Lease / Expiry / Timeout Every access token comes with a lease for some time; e.g., it may be valid for a day. Beyond that it becomes invalid.
JWT This format of access token – the JSON Web token – will be discussed in detail later on.

Table 1: Tenets of Oauth2


How OAuth2 works

Let us start with an interaction diagram (Figure 2).

OAuth2 sequence diagram
Figure 2: OAuth2 sequence diagram

Here are the steps:

1. User wants to print a photo using a photo application.

2. User opens the photo application.

3. User authenticates using credentials. The application, in turn, contacts the authentication entity (AD, Kerberos, etc) for the user identification.

4. Authentication is successful.

5. Now, OAuth2 comes into play.

6. Photo application contacts authorisation server for access permission with specifying scope (“please allow me to access user’s photos stored in your server”).

7. Auth server silently asks the user if it can trust the photo application.

8. User gives a nod.

9. Auth server issues an authorisation token.

10. The authorisation token is passed to the application.

11. Application asks for an access token for passing the authorisation token.

12. Auth server verifies the auth token, and gives a JWT format access token with a limited expiry. (This double token business — authorisation and access token—is for safety, as it will be very difficult for both to be compromised.)

13. Application securely stores it in its vault.

14. Application contacts the resource server by passing the JWT token as the http Authorization: bearer <JWT Access Token> to the resource server (the photo store).

15. The photo is presented to the application.

16. The application processes it and returns it to the user.

OAuth2 and microservices
The workflow we discussed above is the standard reference sequence of how OAuth2 works. However, in practice, we sometimes see a slight variation of the above. Step 9 to Step 11 (authorisation token and access token) are generally shortened into one step. This variation is called ‘Implicit OAuth2’.

How does this microservice architecture fit into this whole OAuth2 story? The client microservice contacts the auth microservice to acquire the authorisation token and subsequently the access token, to get served by the resource microservices.

JWT
Let us look at what is inside the JSON Web token (JWT). The access token anatomy looks like what is shown in Figure 3.

JWT authorisation token
Figure 3: JWT authorisation token

In case it is found that the JWT token is stolen or compromised, the server can be notified of this incident and it can blacklist the token. Figure 4 gives the sequence diagram of how this works.
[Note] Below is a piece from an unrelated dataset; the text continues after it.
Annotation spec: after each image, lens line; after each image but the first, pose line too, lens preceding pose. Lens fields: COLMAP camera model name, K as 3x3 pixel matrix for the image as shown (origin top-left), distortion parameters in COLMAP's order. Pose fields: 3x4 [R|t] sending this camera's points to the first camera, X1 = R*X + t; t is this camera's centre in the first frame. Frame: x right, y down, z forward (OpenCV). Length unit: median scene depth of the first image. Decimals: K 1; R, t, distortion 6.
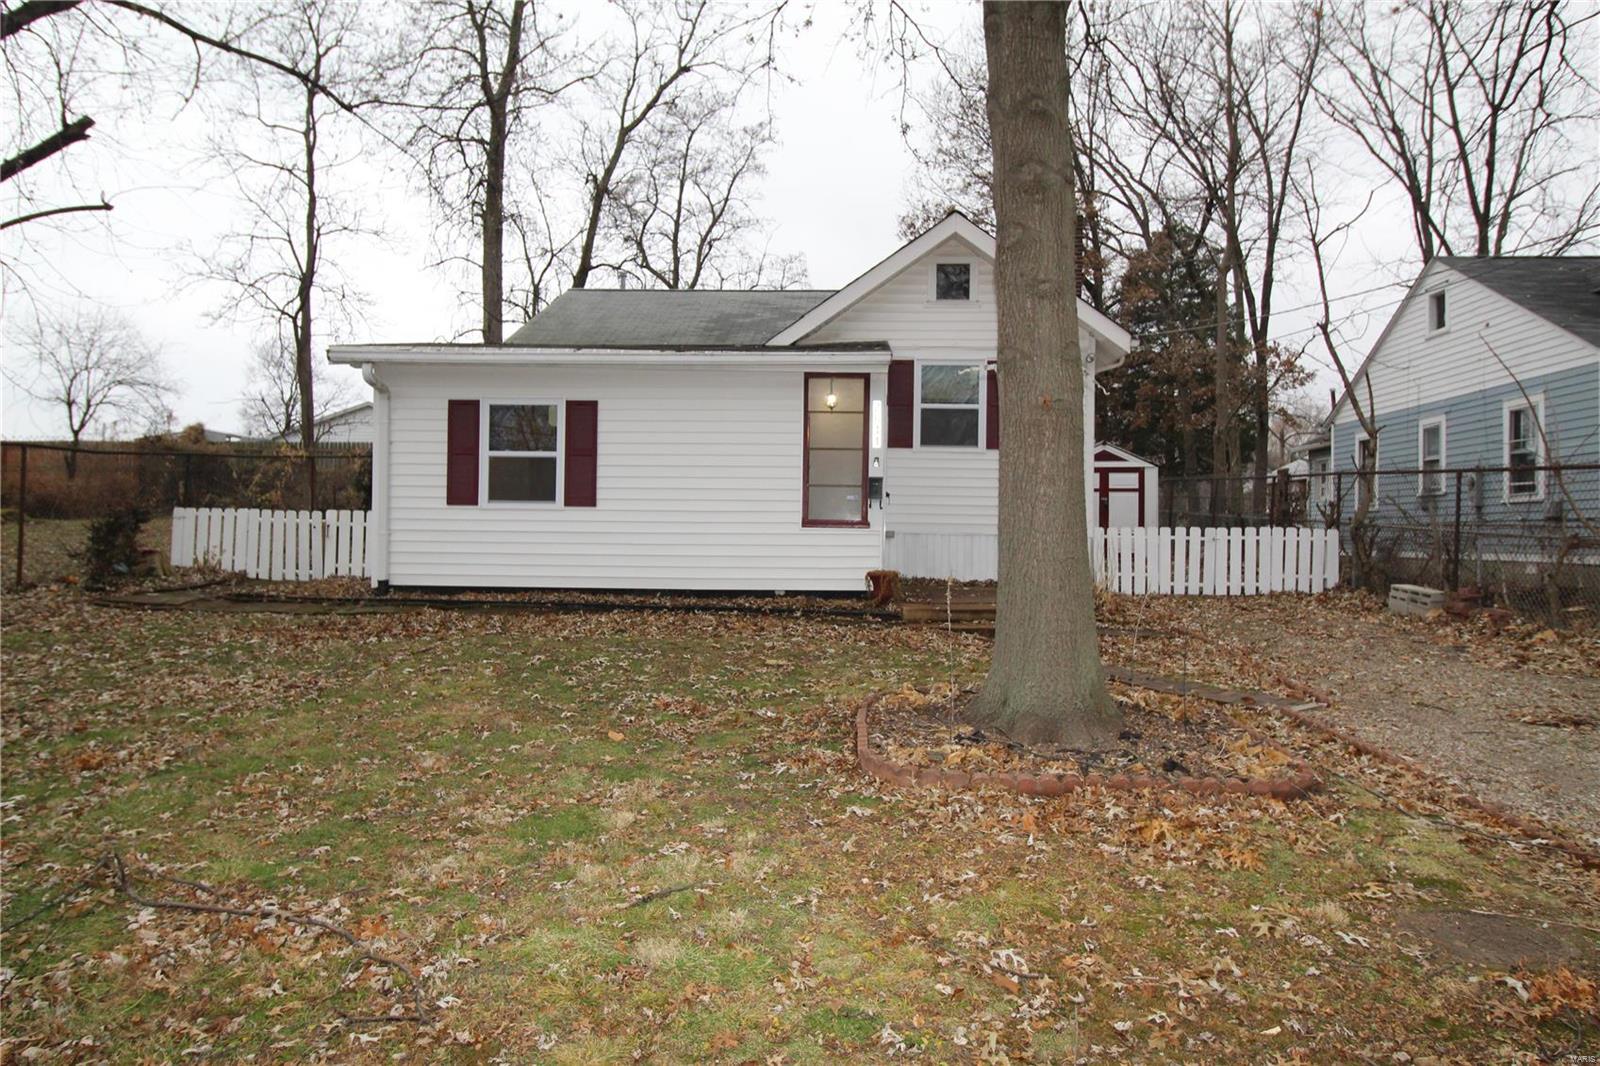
lens RADIAL K [[1021.7, 0, 800.0], [0, 1021.7, 533.0], [0, 0, 1]] dist [0.002283, -0.001822]
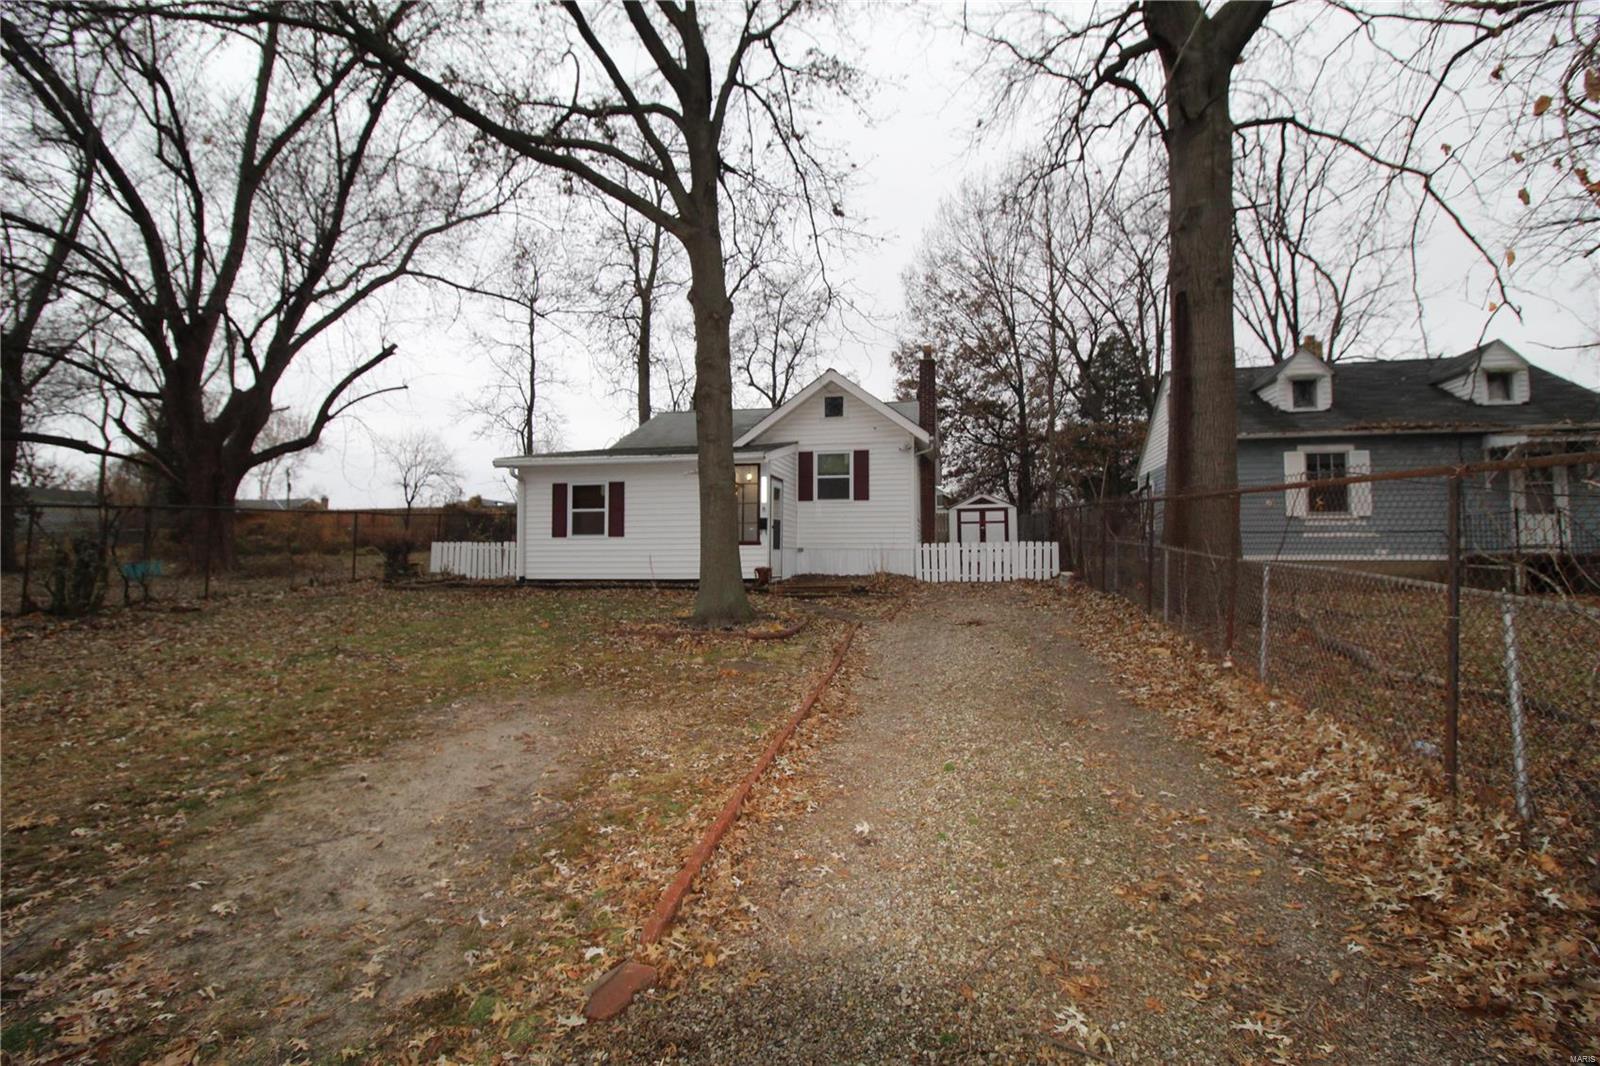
lens RADIAL K [[738.5, 0, 800.0], [0, 738.5, 533.0], [0, 0, 1]] dist [0.001587, 0.000066]
pose [[0.987952, -0.020938, -0.153338, 0.288876], [0.015210, 0.999145, -0.038437, 0.021993], [0.154012, 0.035642, 0.987426, -0.272752]]
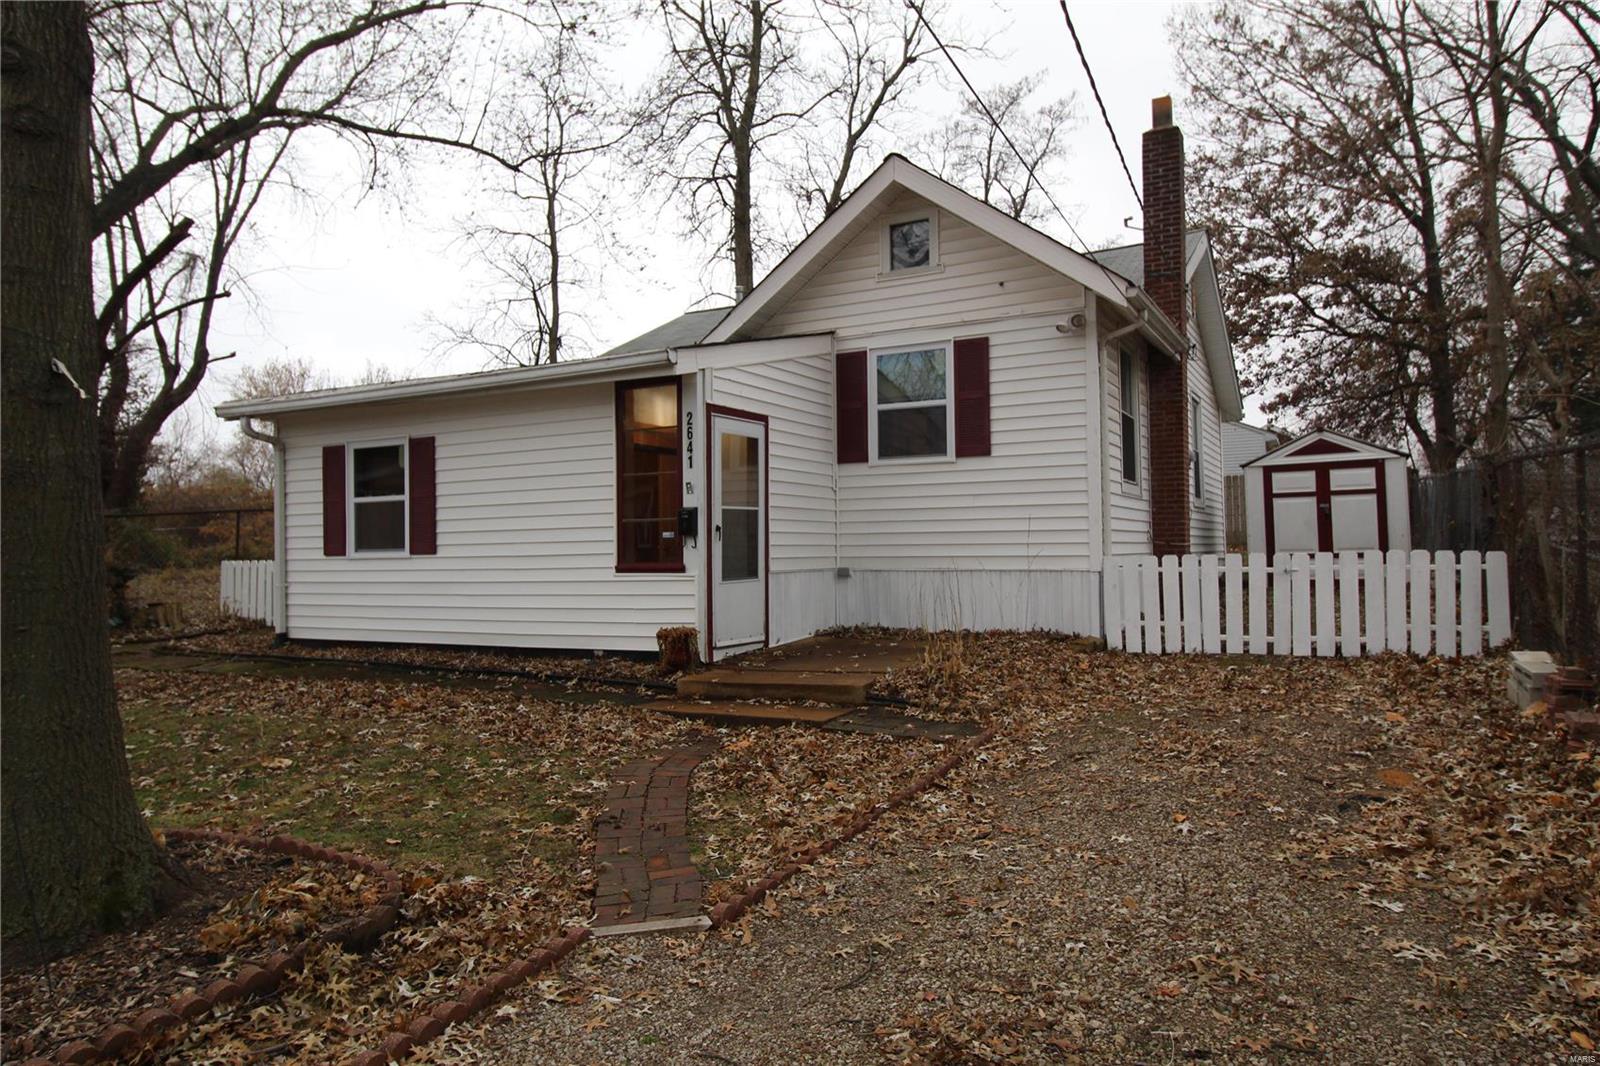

JWT authorisation token sequence diagram
Figure 4: JWT authorisation token sequence diagram

Takeaway
When we loosely say ‘auth’, it indicates two completely orthogonal but correlated things—the authentication and the authorisation. In this article, we talked about the latter using the industry standard OAuth2 mechanism. The idea behind OAuth2 is the delegation of authorisation using an independent authorisation server or microservice. An application, in lieu of the user, asks for authorisation permission from the authorisation server in two steps: the authorisation token, followed by the access token. The access token has three layers of security — the secret key that is never passed out of the authorisation server, the token that comes with a predefined expiry stored securely in the application, and the application to resource server which is SSL/TSL encrypted. In this way, OAuth2 ensures airtight and invincible security, making it a widely accepted and adopted framework for authorisation.